[Records excerpted from a collection]
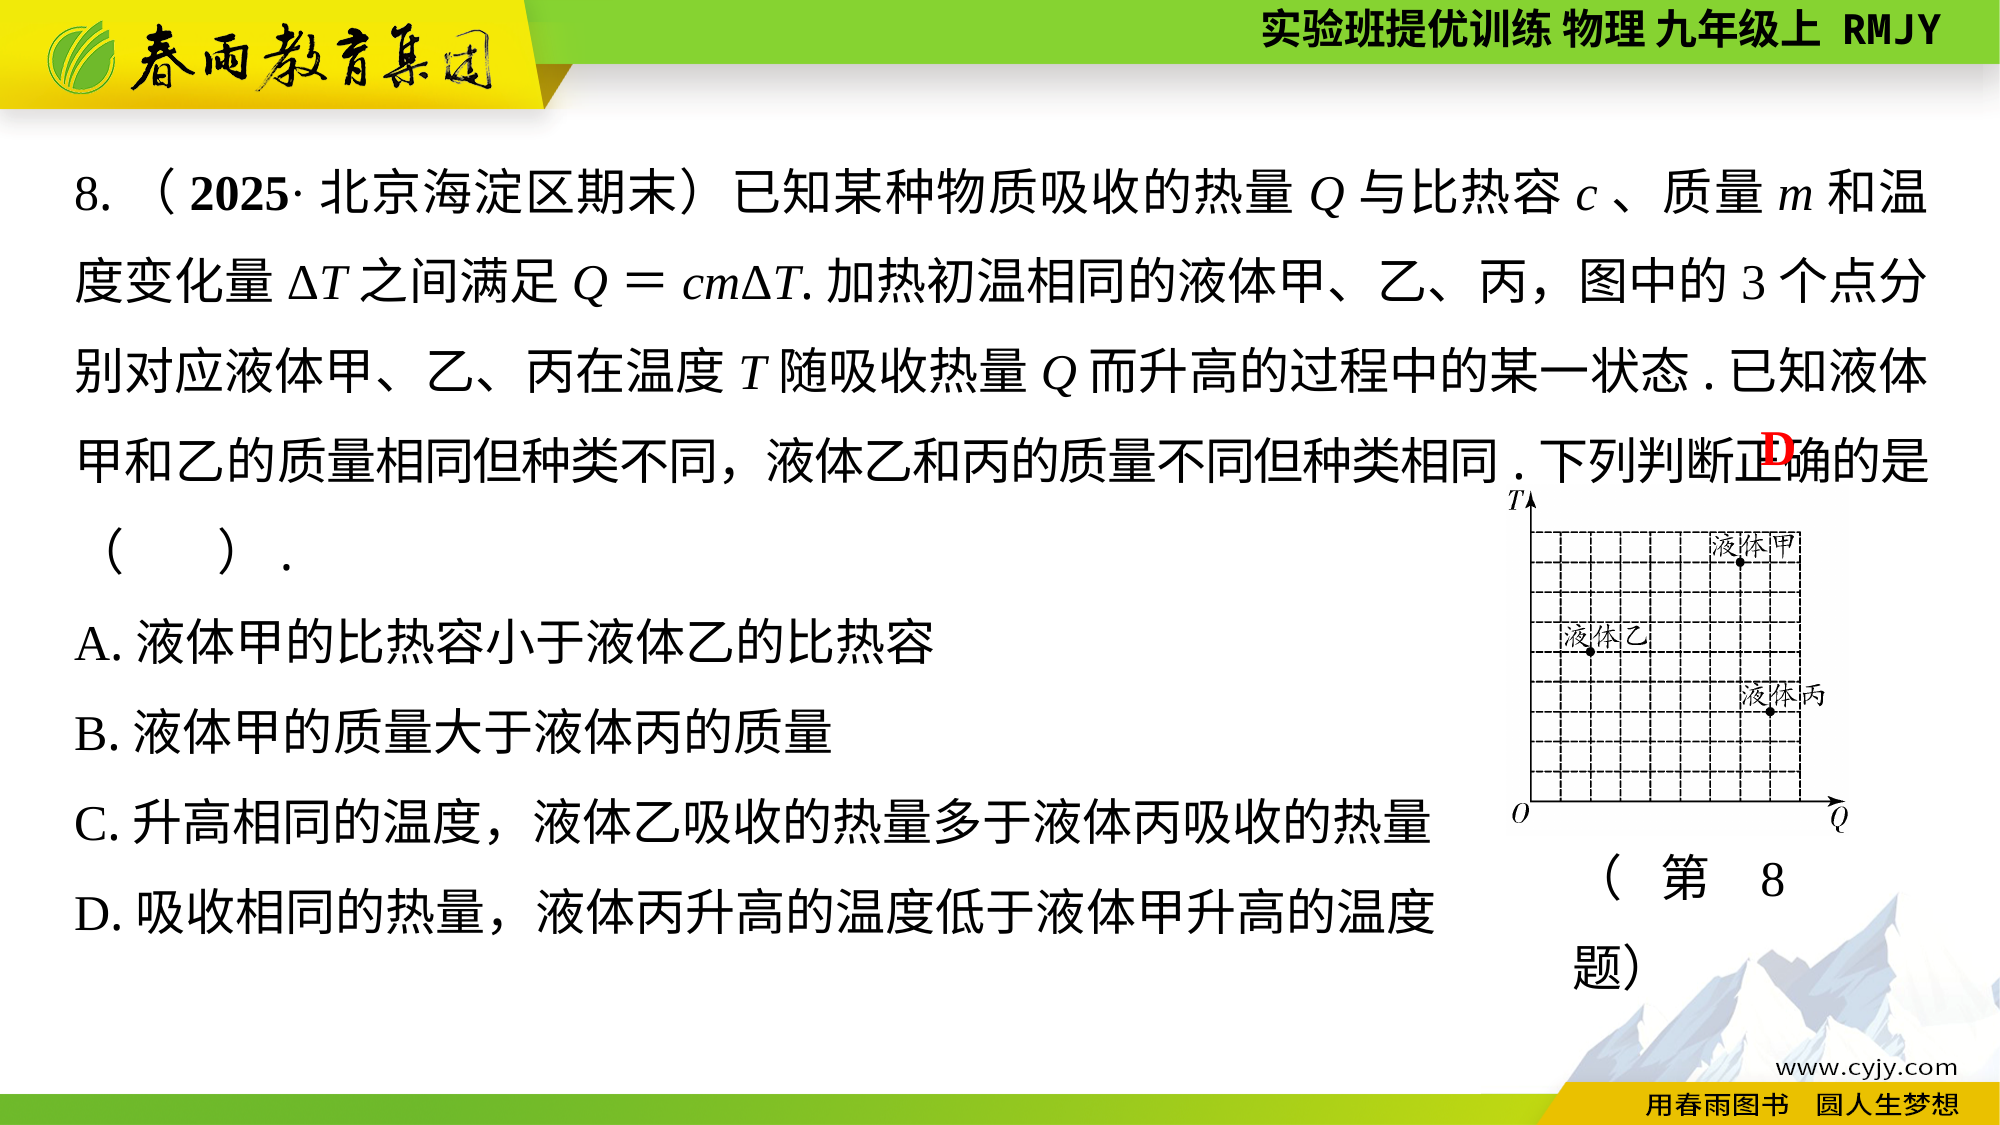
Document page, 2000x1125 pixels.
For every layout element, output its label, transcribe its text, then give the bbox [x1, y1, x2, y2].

text_box D [1745, 408, 1812, 482]
list 8.（2025·北京海淀区期末）已知某种物质吸收的热量Q与比热容c、质量m和温度变化量ΔT之间满足Q＝cmΔT.加热初温相同的液体甲、乙、丙，图中的3个点分别对应液体甲、乙、丙在温度T随吸收热量Q而升高的过程中的某一状态.已知液体甲和乙的质量相同但种类不同，液体乙和丙的质量不同但种类相同.下列判断正确的是（ ）. A.液体甲的比热容小于液体乙的比热容 B.液体甲的质量大于液体丙的质量 C.升高相同的温度，液体乙吸收的热量多于液体丙吸收的热量 D.吸收相同的热量，液体丙升高的温度低于液体甲升高的温度 [59, 122, 1944, 865]
picture [0, 0, 2000, 1125]
text_box （第8题） [1557, 846, 1813, 914]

# THE TASK:
Except for the pictures, copy every line of the records above exactly.

# TASK OUTPUT:
Document page, 2000x1125 pixels.
For every layout element, output its label, transcribe its text, then give the bbox [x1, y1, x2, y2].

text_box D [1745, 408, 1812, 482]
list 8.（2025·北京海淀区期末）已知某种物质吸收的热量Q与比热容c、质量m和温度变化量ΔT之间满足Q＝cmΔT.加热初温相同的液体甲、乙、丙，图中的3个点分别对应液体甲、乙、丙在温度T随吸收热量Q而升高的过程中的某一状态.已知液体甲和乙的质量相同但种类不同，液体乙和丙的质量不同但种类相同.下列判断正确的是（ ）. A.液体甲的比热容小于液体乙的比热容 B.液体甲的质量大于液体丙的质量 C.升高相同的温度，液体乙吸收的热量多于液体丙吸收的热量 D.吸收相同的热量，液体丙升高的温度低于液体甲升高的温度 [59, 122, 1944, 865]
picture [0, 0, 2000, 1125]
text_box （第8题） [1557, 846, 1813, 914]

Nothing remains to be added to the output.